▸ **Given request**
Reproduce the listing below word for word, including every country, region, city, and coordinate line. Leave out the picture markers.

▸ **Records for the exercise**
<<<<

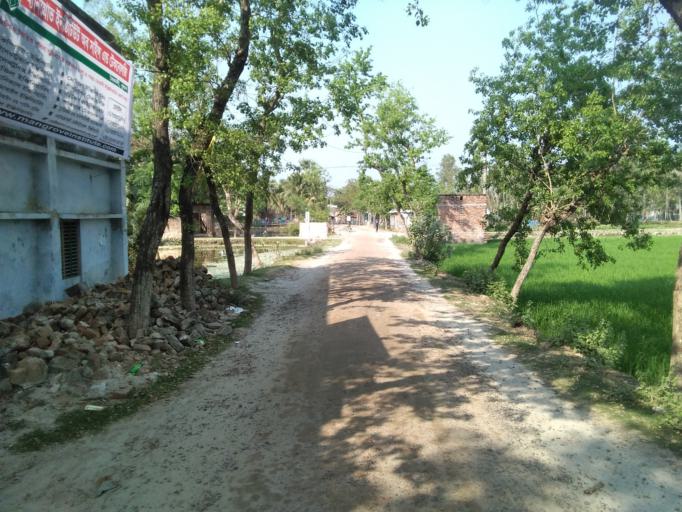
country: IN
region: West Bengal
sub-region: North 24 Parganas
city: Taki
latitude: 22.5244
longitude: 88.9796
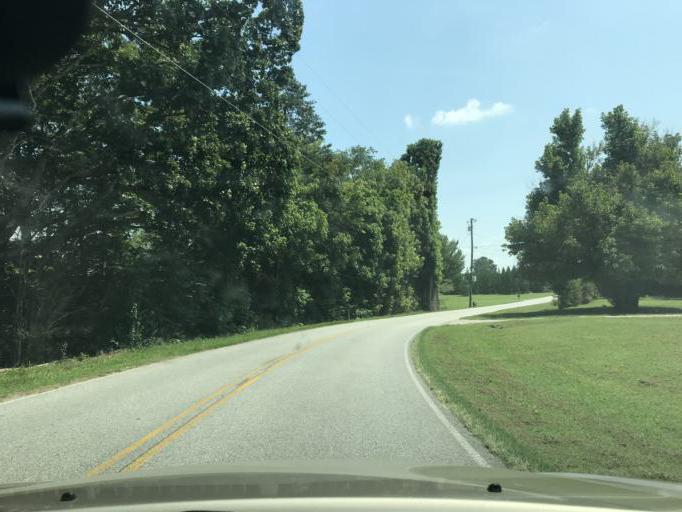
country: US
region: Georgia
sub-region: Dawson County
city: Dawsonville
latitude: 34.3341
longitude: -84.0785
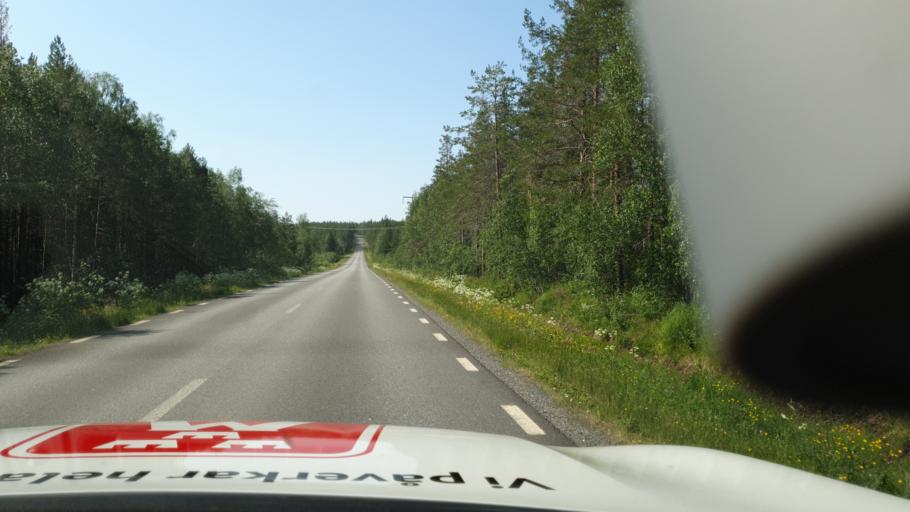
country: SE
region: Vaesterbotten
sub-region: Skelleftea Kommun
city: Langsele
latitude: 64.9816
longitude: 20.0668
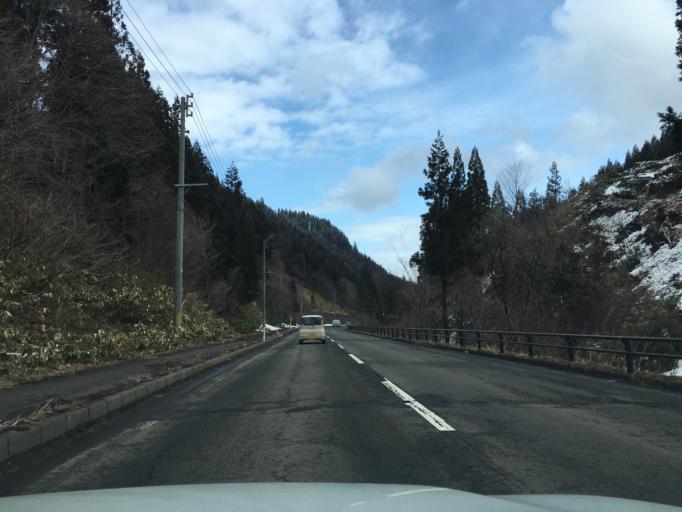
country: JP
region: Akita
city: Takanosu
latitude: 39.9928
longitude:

>>>>

▸ **Worked solution**
country: IN
region: West Bengal
sub-region: North 24 Parganas
city: Taki
latitude: 22.5244
longitude: 88.9796
country: US
region: Georgia
sub-region: Dawson County
city: Dawsonville
latitude: 34.3341
longitude: -84.0785
country: SE
region: Vaesterbotten
sub-region: Skelleftea Kommun
city: Langsele
latitude: 64.9816
longitude: 20.0668
country: JP
region: Akita
city: Takanosu
latitude: 39.9928
longitude:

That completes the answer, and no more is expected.